First, open and linear design. I touched on these in my previous video Does Metroid need upgrades?, to review:
The pros and cons of Open Design:
+ sense of discovery
+ events feel player driven
+ “research” feel to world building
+ support from community discussion
+ sequence-breaking for replayability
– player can get lost
– soft gates / weird skill jumps
– backtracking through empty/boring areas
The pros and cons of Linear Design:
+ all concepts can be explored
+ linear story
+ linear skill curve
+ no “dead ends”
– can be restricting
– lack of discovery
– no options when hitting a difficulty spike
– events feel inevitable
Second, key items are inherently linear. For a key item to have value, the player must be able to hit dead ends, then turn around to find a key to unlock the path forward. If there is no dead end, the design is functionally open, and the item isn’t a key, it’s an upgrade. I go over this in depth in the Metroid video so if that doesn’t make intuitive sense, feel free to check it out and come back.

List of tasks:
a. Translate this sentence from the passage on open and linear design into Spanish: "If there is no dead end, the design is functionally open, and the item isn't a key, it's an upgrade."
b. Answer these questions using the passage on open and linear design:
(i) Which listed benefit of open design is tied to replayability?
(ii) How do events feel under linear design?
(iii) What must the player be able to hit for a key item to have value?
c. Pick up the passage on open and linear design after its final sentence and write the next paragraph.
The items that follow have no connection to the passage on open and linear design.

Dataset:
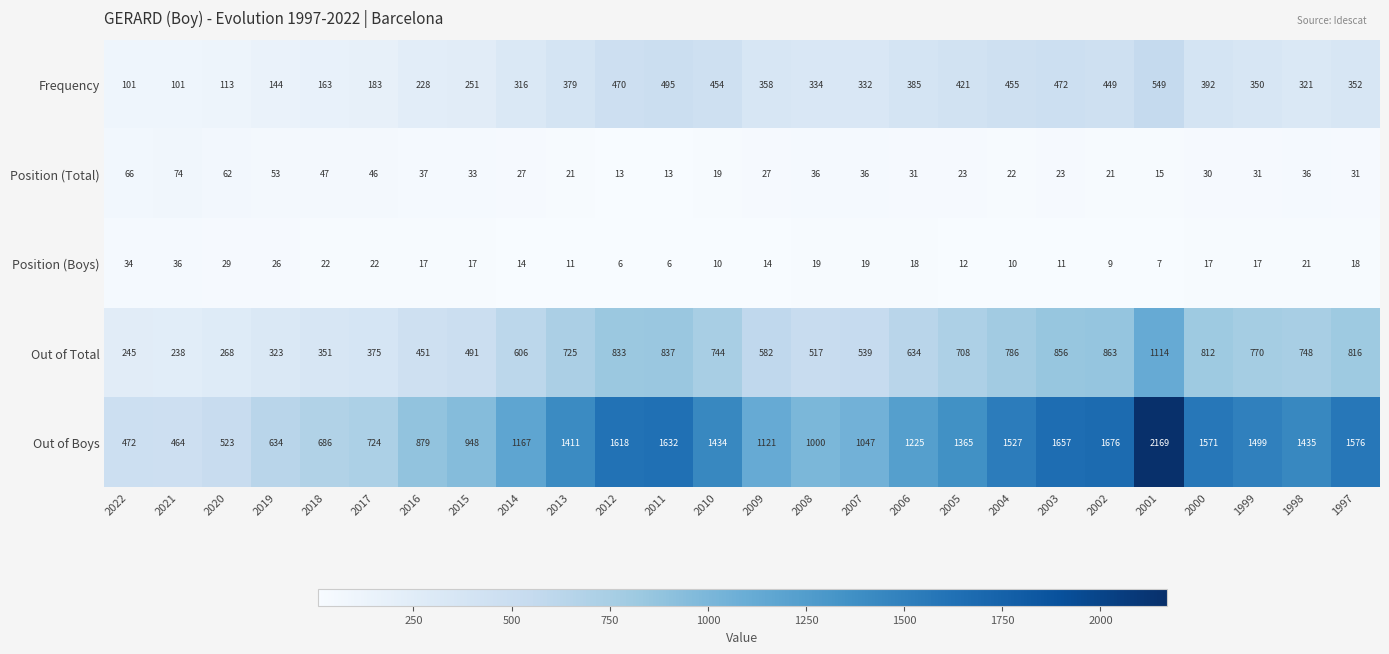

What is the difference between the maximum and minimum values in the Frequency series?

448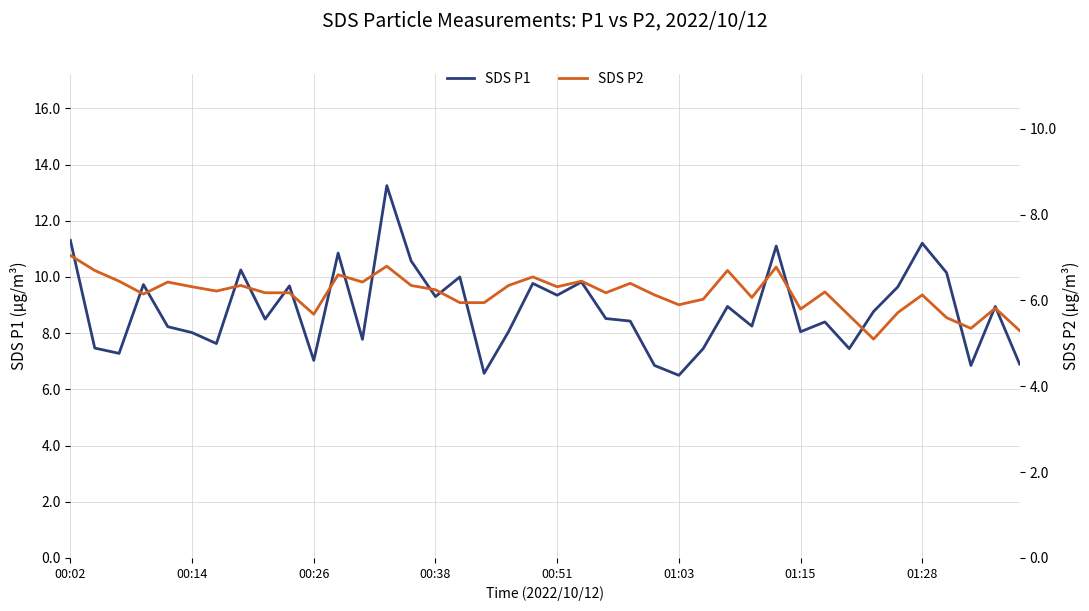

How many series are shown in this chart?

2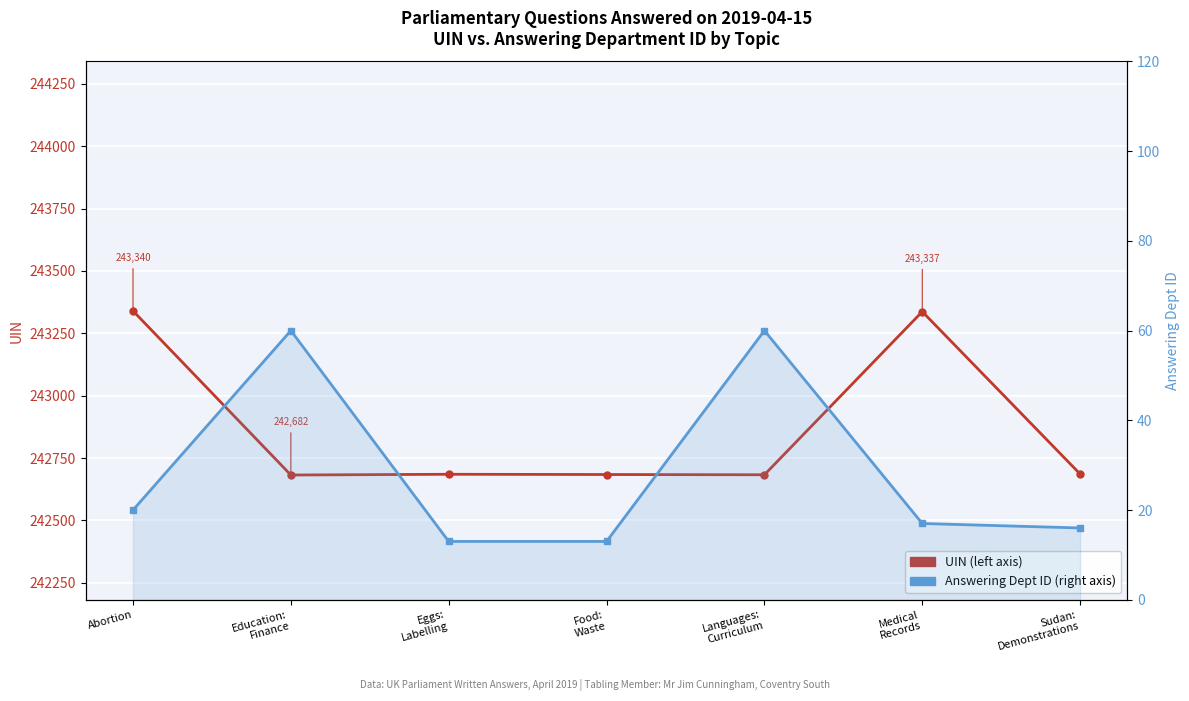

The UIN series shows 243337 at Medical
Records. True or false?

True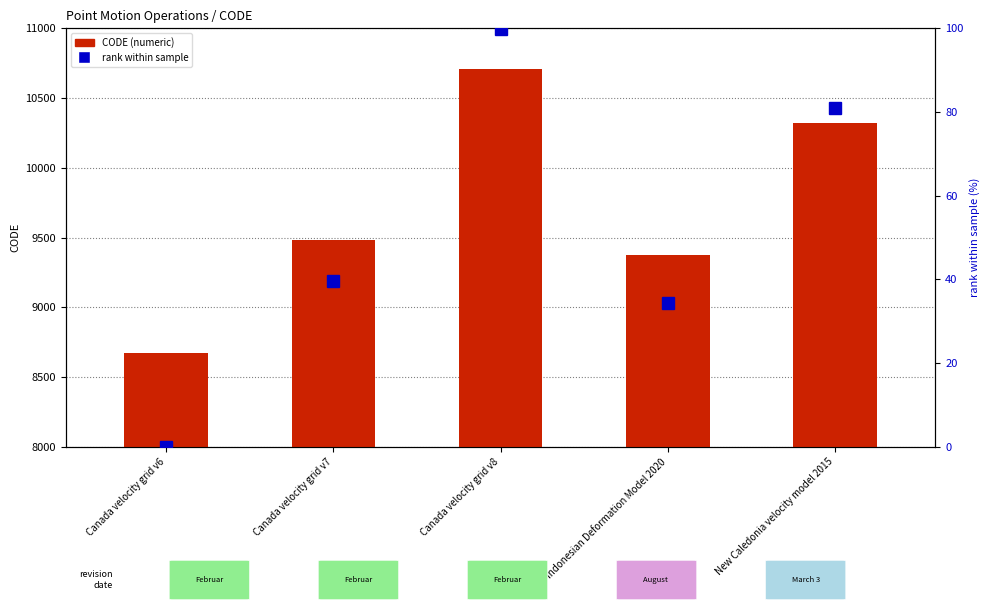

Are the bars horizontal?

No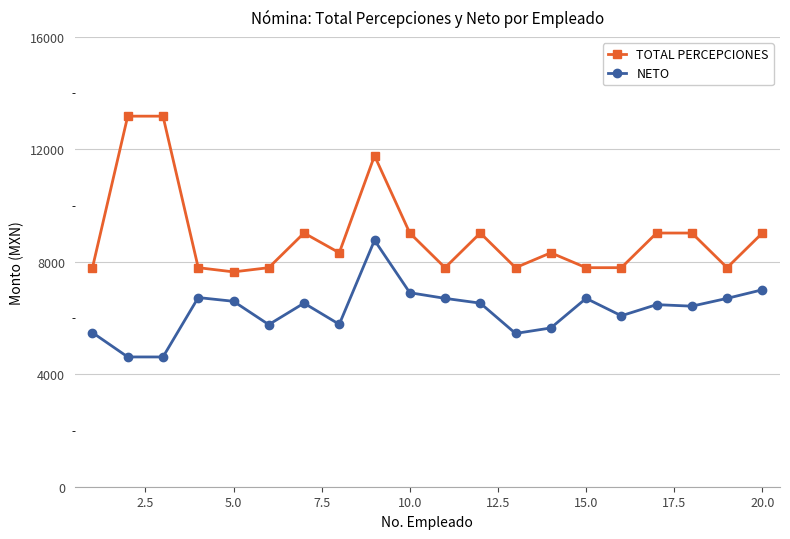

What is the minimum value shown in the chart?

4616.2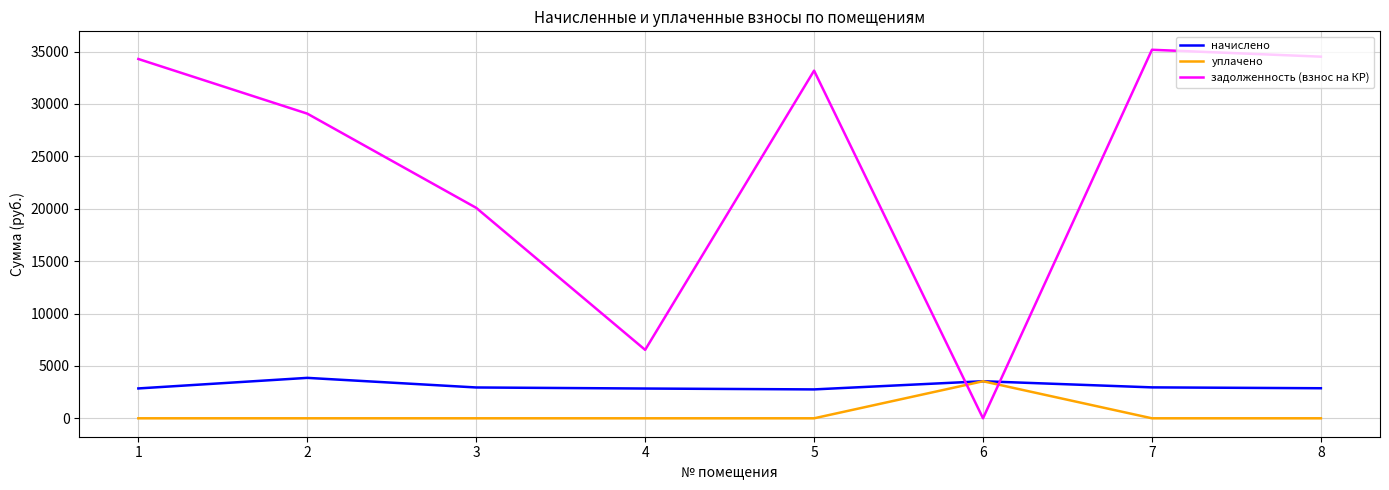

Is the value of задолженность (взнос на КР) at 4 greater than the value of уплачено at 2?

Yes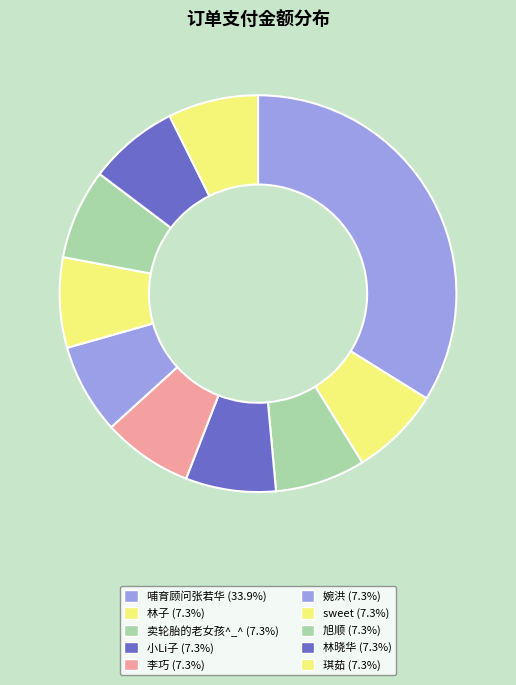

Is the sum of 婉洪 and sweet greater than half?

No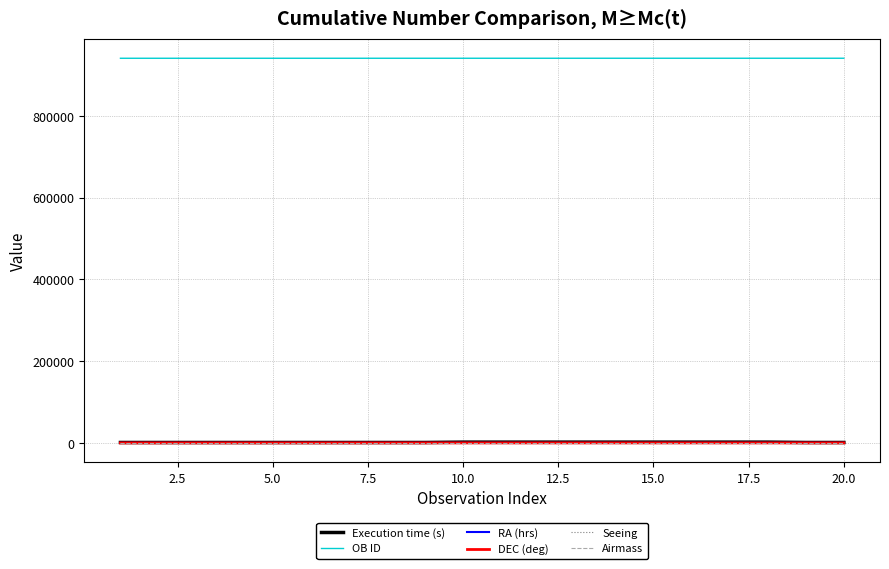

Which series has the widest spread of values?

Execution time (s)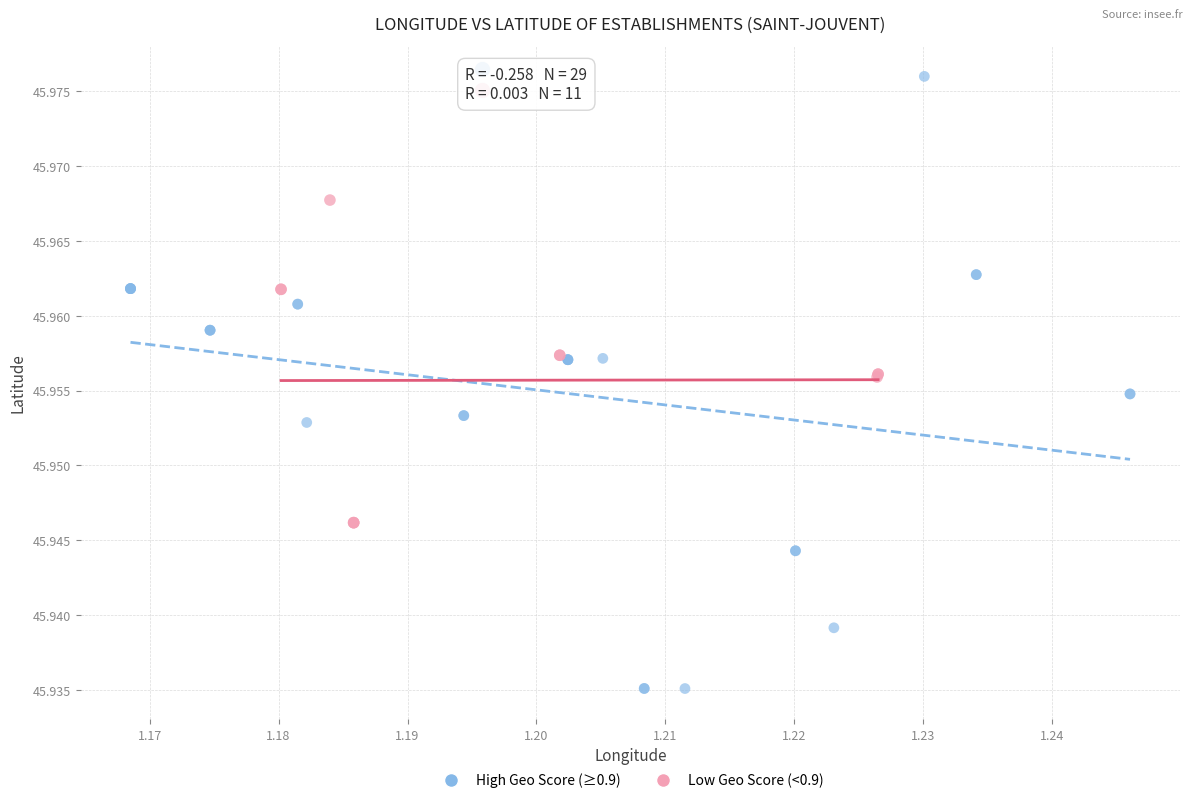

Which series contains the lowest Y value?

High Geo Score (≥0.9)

Task answers:
a. Si no hay un callejón sin salida, el diseño es funcionalmente abierto, y el objeto no es una llave, es una mejora.

b.
(i) Sequence-breaking.
(ii) Inevitable.
(iii) Dead ends.

c.
Third, external vs. internal rewards. You can also think of this as destination vs. journey, or result vs. process. The rough idea goes: internally motivated players pursue things at their own pace like mechanics, environments, social tools, creating their own rules, or going outside a designer’s intended playstyle. Externally motivated players might like achievements, collectibles, level grinding, story-as-reward, or pushing for completion for its own sake. Matthewmatosis explores this concept well.
All games balance internal and external rewards. A master designer might have a balance in mind, but one configuration can’t appeal to all players.
With these three concepts in mind, it’s easy to conclude this is all a matter of taste: Linear vs. Open. Key items vs. Upgrades. External vs. Internal. We can even make a chart!

Openness is a spectrum. Think of it like branches on a tree: more branches, more open. Fewer branches, more linear. The dependency charts in Mark Brown’s Boss Keys series illustrate this perfectly. It could be measurable by counting the number of doors available to a player at certain times, compared to the total number of doors in the game. If a large percent of doors are available early on, that’s an open design, but if the number starts low and gradually increases, that’s linear.
However, External and Internal reward systems coexist, and sometimes the line between them is fuzzy and player-dependant. Key Items and Upgrades can also coexist. Key Items just make a game more linear by controlling the explorable area.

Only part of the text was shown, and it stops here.